» Work order 1:
In the article about the Toronto illustrator, at which gallery was "The Up-N-Down" exhibit held?
» Work order 2:
From the article about the Toronto illustrator, return the passage between "He believes that" and "looking at things.", inclusive.

(Text)

Toronto illustrator draws a parallel with the 1930s

Toronto artist Gary Taxali’s “The Up-N-Down” exhibit, held throughout October at the La Luz de Jesus Gallery in Los Angeles, is a combination of 1930s-style comics and a vintage mish-mash of advertising and cartoons.

He believes that something is lacking in the way society communicates. His ‘30s-style comic illustration aims at bringing back an innocent way of looking at things.

“I definitely don’t think that creativity has been sucked out of this era,” Taxali said. “There are some amazing things going on, (but) I don’t know how much help the Internet provides with that, TV certainly doesn’t. From a productivity standpoint you can’t really enjoy art with 72 pixels-per-inch the same way you can by travelling, going into book stores, galleries and art shows, meeting people and seeing what different people are doing.”

One could say that his art is a combination of Dr. Seuss and ‘30s cartoon icons, all of which comment on the way today’s technology has made people too serious. He sees things in an innocent way and wants to re-introduce the notion that “the precious little things in life are where true joy lies.”

“I am in awe of that era,” he explained, “and of the things that people did, like the use of typography, the use of animation and the skills of the artists and designers. I think that it’s something that I just aesthetically like and it has that leaning, but it is not a conscious thing where I am trying to take something that looks like it was done a long time ago. It is just the way that I draw, paint and think.”

Taxali remains true to his form as is evident in the care he takes in putting a sensitive line in the figure of a woman, juxtaposed against a colourful, cartoonish backdrop.

(End Text)
(Supplied data)

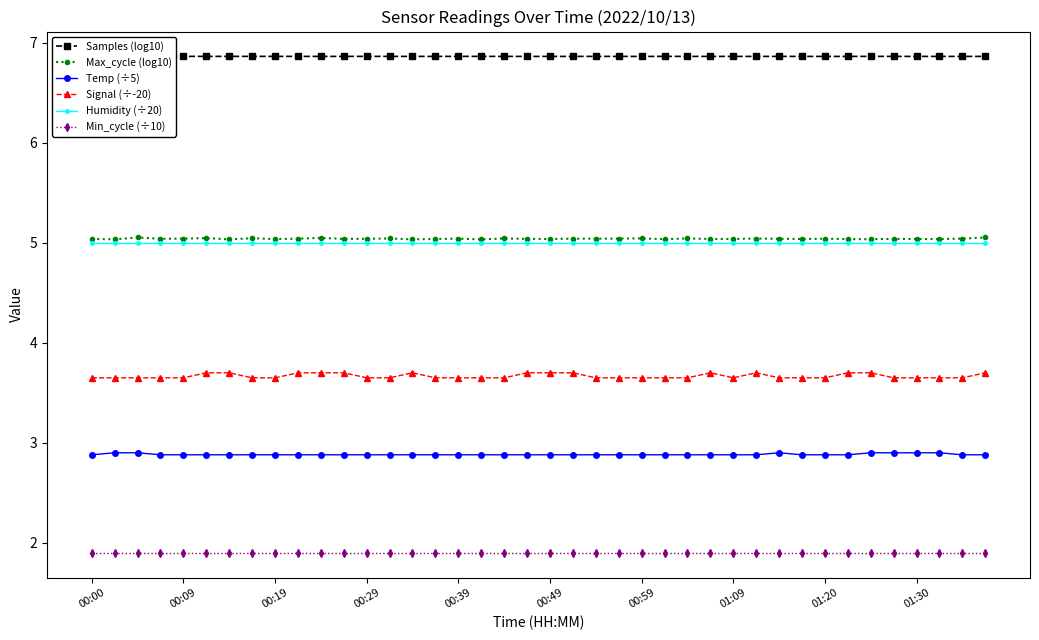

Is this an area chart (filled region under the line)?

No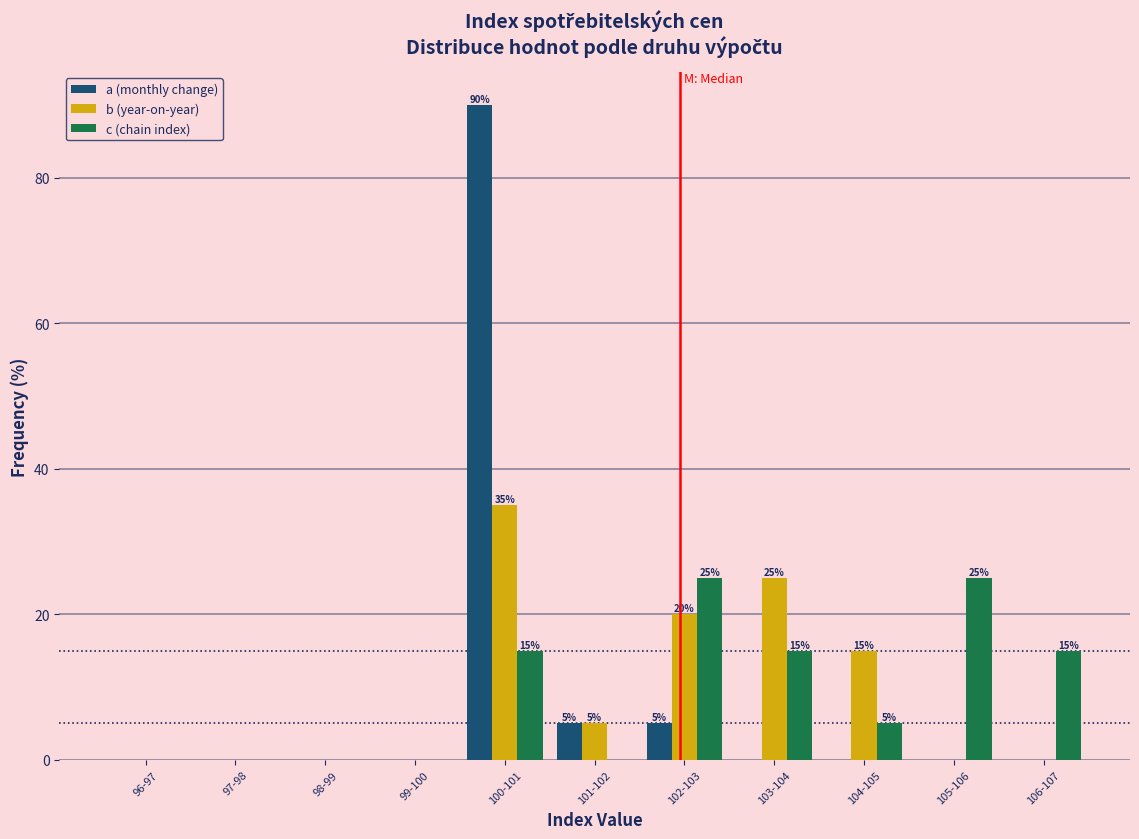

At which category is the sum across all series the highest?

100-101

(End Supplied data)

» Response area 1:
The La Luz de Jesus Gallery in Los Angeles.

» Response area 2:
He believes that something is lacking in the way society communicates. His ‘30s-style comic illustration aims at bringing back an innocent way of looking at things.